Random fields and three-dimensional Ising models:CoxZn1−xF2

Abstract

The phase transition and ordering of the $d=3\mathrm{}$ diluted Ising antiferromagnet ${\mathrm{Co}}_x{\mathrm{Zn}}_{1-x}{\mathrm{F}}_2$ has been studied using two-axis neutron diffraction for the cases (i) where $x$ is close to the percolation threshold, in zero applied magnetic field, and (ii) as a function of applied magnetic field for samples with $x=0.26\mathrm{} \mathrm{and} 0.35$. The results of the percolation study show complicated behavior, probably due to concentration gradient problems. Nevertheless, there is strong evidence that the inverse correlation length decreases to zero at the onset of long-range order. The results of the magnetic field study are compared with the theoretical predictions for the $d=3\mathrm{}$ Ising model in a random field. It is found that when the samples are cooled in even the smallest (nonzero) fields the long-range magnetic order is destroyed and that the structure factor is well described by the Lorentzian plus Lorentzian squared form.
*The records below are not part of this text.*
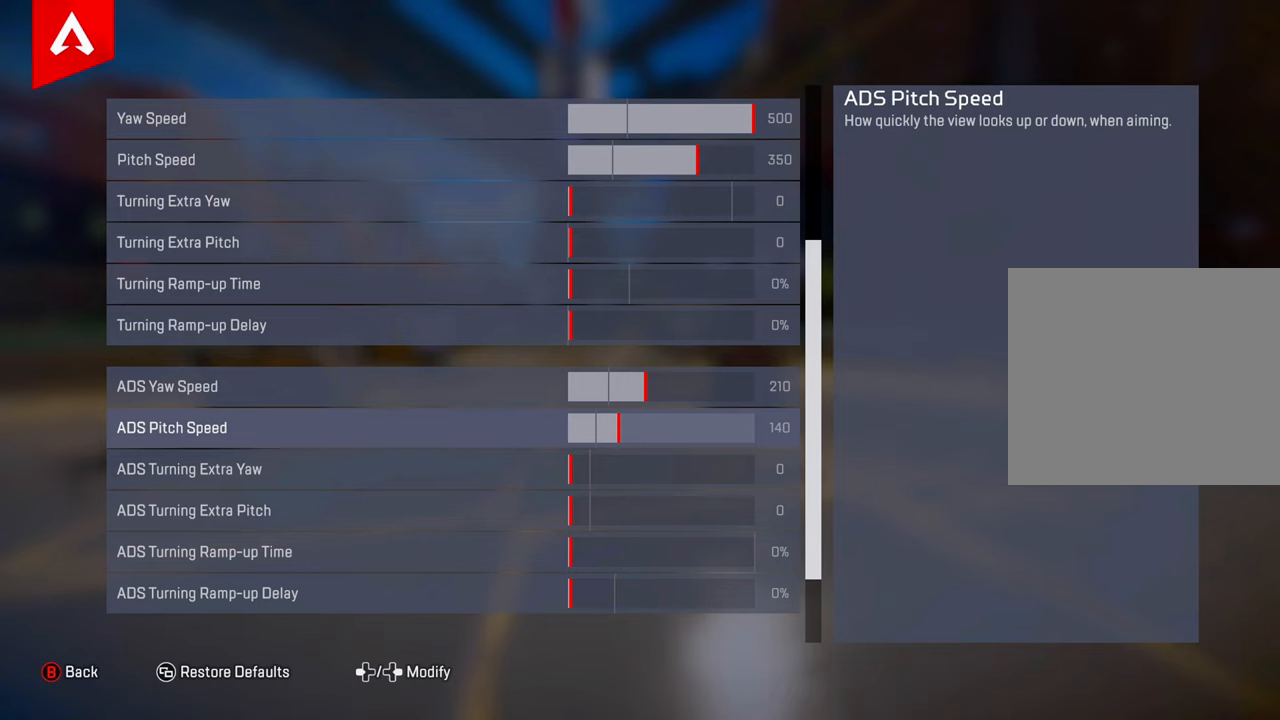
{"buttons": [], "left_stick": "center", "right_stick": "center", "events": []}
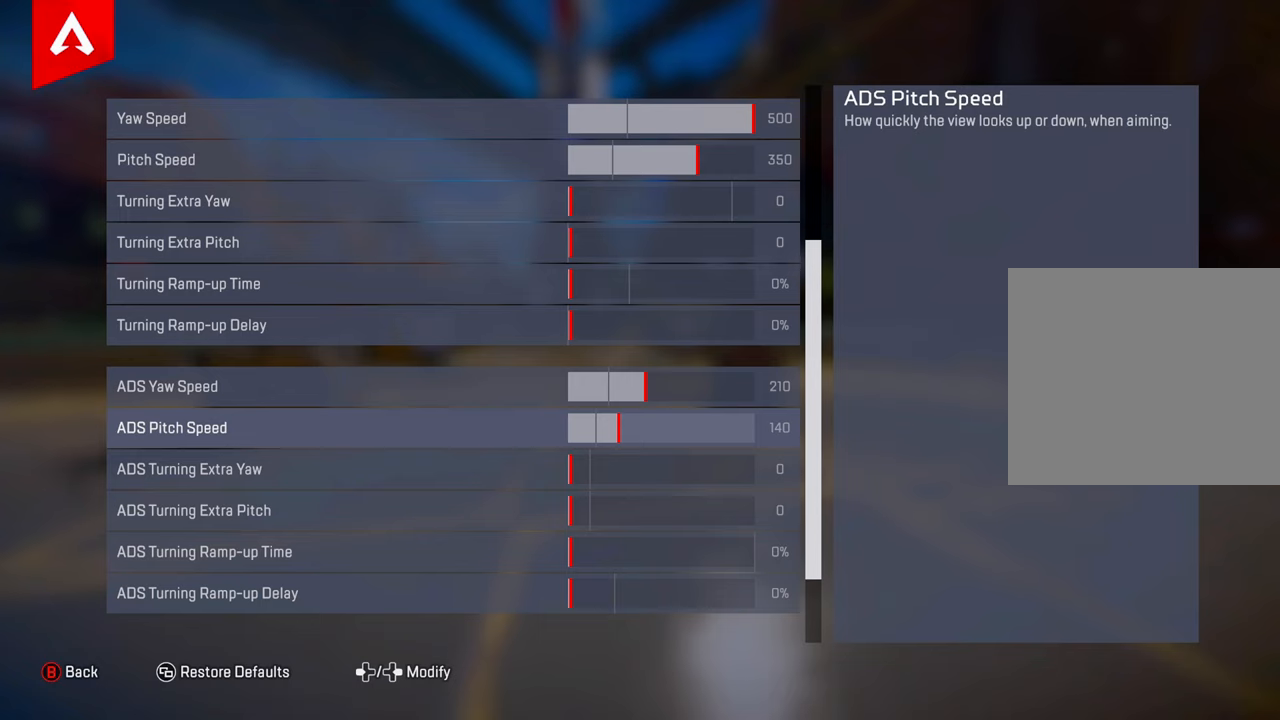
{"buttons": [], "left_stick": "center", "right_stick": "center", "events": []}
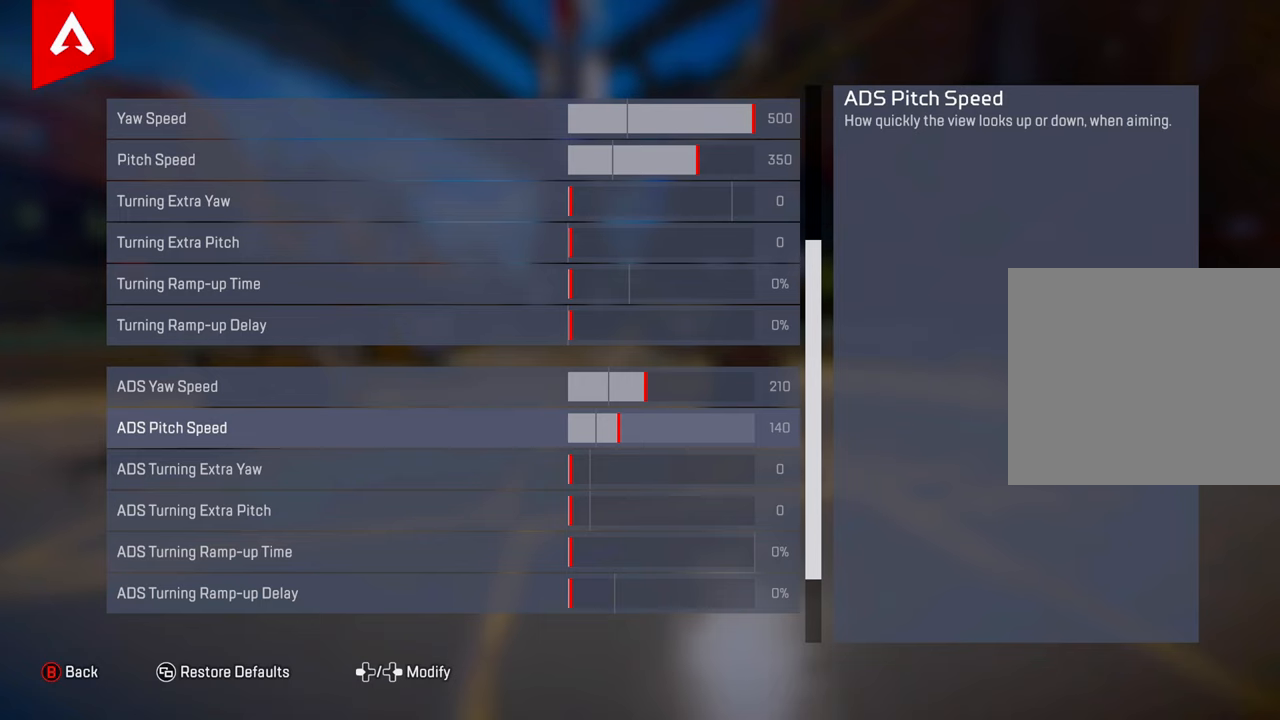
{"buttons": [], "left_stick": "center", "right_stick": "center", "events": []}
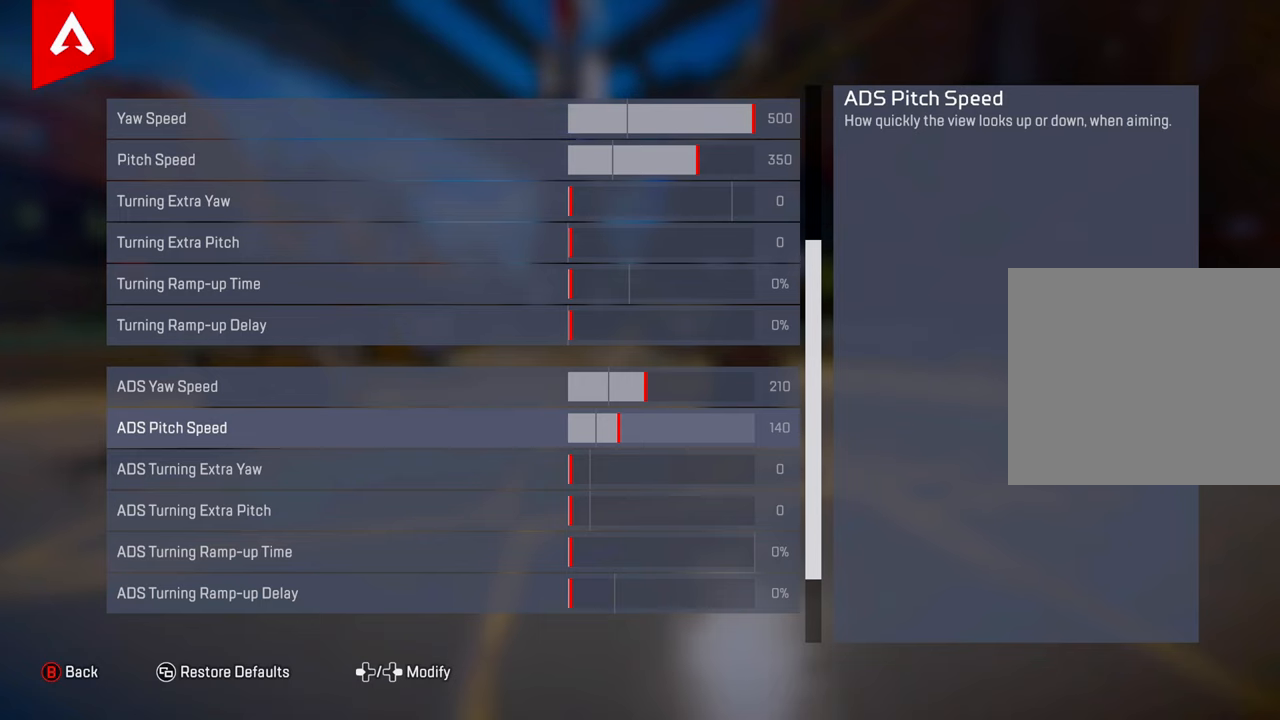
{"buttons": [], "left_stick": "center", "right_stick": "center", "events": [[67, "DPAD_RIGHT", "down"], [167, "DPAD_RIGHT", "up"], [267, "DPAD_RIGHT", "down"], [333, "DPAD_RIGHT", "up"], [417, "DPAD_RIGHT", "down"], [500, "DPAD_RIGHT", "up"]]}
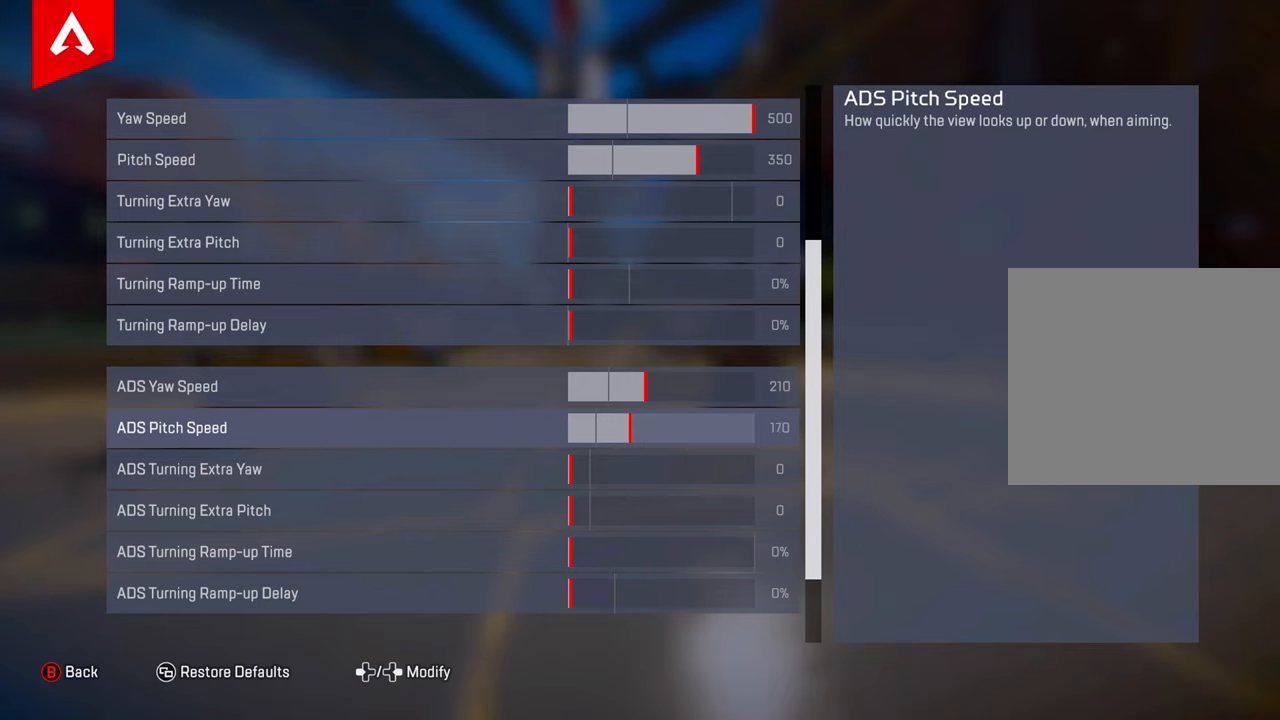
{"buttons": [], "left_stick": "center", "right_stick": "center", "events": [[100, "DPAD_RIGHT", "down"], [184, "DPAD_RIGHT", "up"]]}
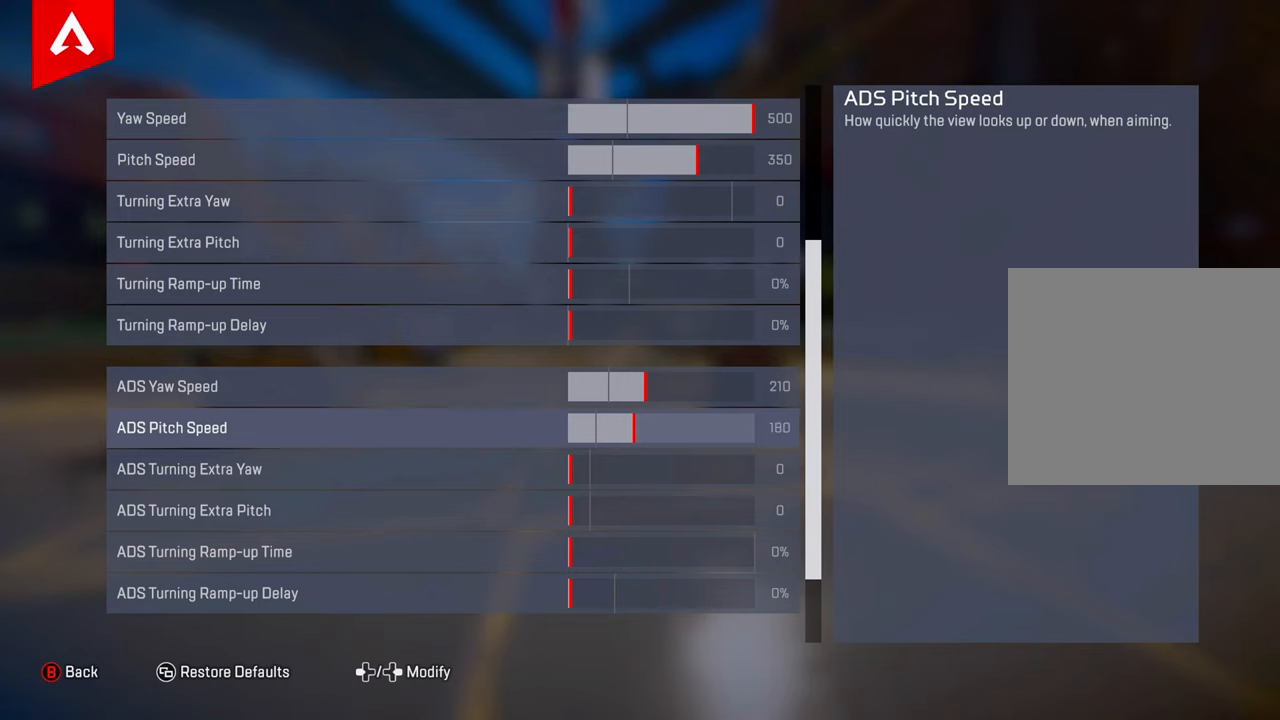
{"buttons": [], "left_stick": "center", "right_stick": "center", "events": []}
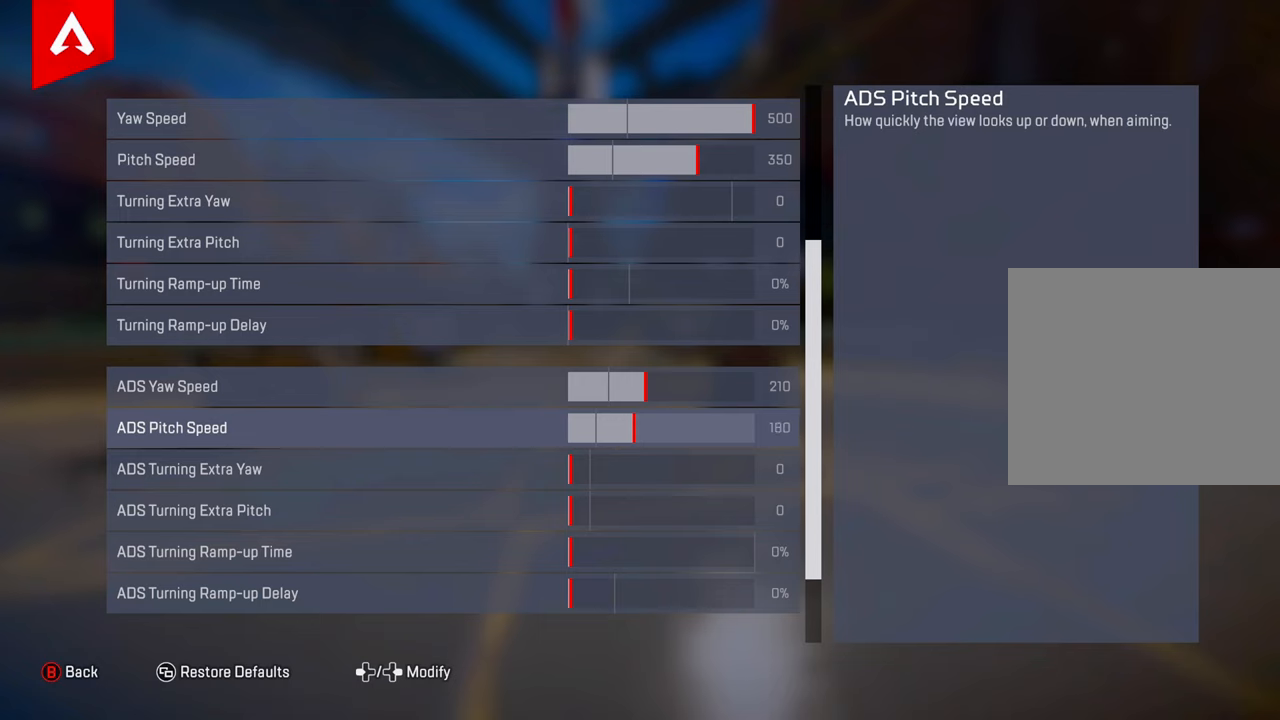
{"buttons": [], "left_stick": "center", "right_stick": "center", "events": []}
The inverse correlation length is found to have a power-law dependence on the applied magnetic field at low temperature with exponents ${\nu }_H=2.17\mathrm{}\pm 0.3$ for the $x=0.26\mathrm{}$ sample and ${\nu }_H=3.63\mathrm{}\pm 0.3$ for the $x=0.35\mathrm{}$ sample. This result is not consistent with the current theoretical predictions for the field dependence of the inverse correlation length in the $d=3\mathrm{}$ Ising model in a random field. The measurements also show that the system is frozen at low temperatures and this freezing may be responsible for the discrepancy between theory and experiment.